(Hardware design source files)
----------

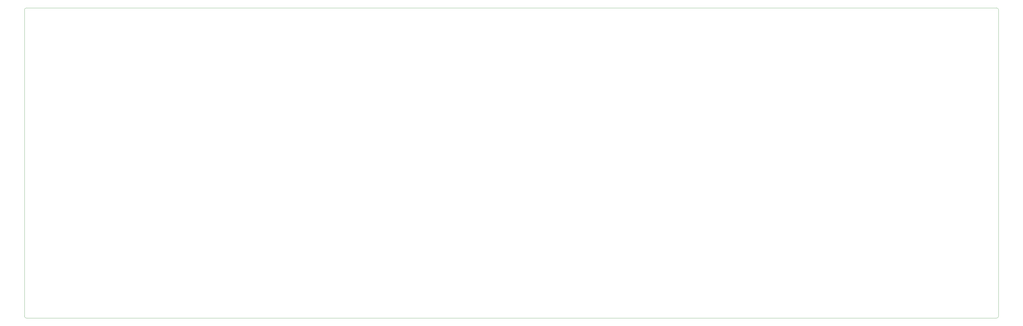
<source format=gm1>
G04 #@! TF.GenerationSoftware,KiCad,Pcbnew,(5.99.0-1278-g350696ecd)*
G04 #@! TF.CreationDate,2020-05-04T20:37:45-07:00*
G04 #@! TF.ProjectId,Keyboard - 100 Key Custom,4b657962-6f61-4726-9420-2d2031303020,rev?*
G04 #@! TF.SameCoordinates,Original*
G04 #@! TF.FileFunction,Profile,NP*
%FSLAX46Y46*%
G04 Gerber Fmt 4.6, Leading zero omitted, Abs format (unit mm)*
G04 Created by KiCad (PCBNEW (5.99.0-1278-g350696ecd)) date 2020-05-04 20:37:45*
%MOMM*%
%LPD*%
G01*
G04 APERTURE LIST*
G04 #@! TA.AperFunction,Profile*
%ADD10C,0.050000*%
G04 #@! TD*
G04 APERTURE END LIST*
D10*
X377825000Y-15081250D02*
G75*
G02*
X378618750Y-15875000I0J-793750D01*
G01*
X378618750Y-130175000D02*
G75*
G02*
X377825000Y-130968750I-793750J0D01*
G01*
X15875000Y-130968750D02*
G75*
G02*
X15081250Y-130175000I0J793750D01*
G01*
X377825000Y-15081250D02*
X15875000Y-15081250D01*
X15081250Y-15875000D02*
G75*
G02*
X15875000Y-15081250I793750J0D01*
G01*
X378618750Y-130175000D02*
X378618750Y-15875000D01*
X15875000Y-130968750D02*
X377825000Y-130968750D01*
X15081250Y-15875000D02*
X15081250Y-130175000D01*
M02*

</source>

----------

◆ Task goal:
All entries, top to bottom, should be retyped exactly; the pictures should not be.

◆ Task response:
<source format=gm1>
G04 #@! TF.GenerationSoftware,KiCad,Pcbnew,(5.99.0-1278-g350696ecd)*
G04 #@! TF.CreationDate,2020-05-04T20:37:45-07:00*
G04 #@! TF.ProjectId,Keyboard - 100 Key Custom,4b657962-6f61-4726-9420-2d2031303020,rev?*
G04 #@! TF.SameCoordinates,Original*
G04 #@! TF.FileFunction,Profile,NP*
%FSLAX46Y46*%
G04 Gerber Fmt 4.6, Leading zero omitted, Abs format (unit mm)*
G04 Created by KiCad (PCBNEW (5.99.0-1278-g350696ecd)) date 2020-05-04 20:37:45*
%MOMM*%
%LPD*%
G01*
G04 APERTURE LIST*
G04 #@! TA.AperFunction,Profile*
%ADD10C,0.050000*%
G04 #@! TD*
G04 APERTURE END LIST*
D10*
X377825000Y-15081250D02*
G75*
G02*
X378618750Y-15875000I0J-793750D01*
G01*
X378618750Y-130175000D02*
G75*
G02*
X377825000Y-130968750I-793750J0D01*
G01*
X15875000Y-130968750D02*
G75*
G02*
X15081250Y-130175000I0J793750D01*
G01*
X377825000Y-15081250D02*
X15875000Y-15081250D01*
X15081250Y-15875000D02*
G75*
G02*
X15875000Y-15081250I793750J0D01*
G01*
X378618750Y-130175000D02*
X378618750Y-15875000D01*
X15875000Y-130968750D02*
X377825000Y-130968750D01*
X15081250Y-15875000D02*
X15081250Y-130175000D01*
M02*

</source>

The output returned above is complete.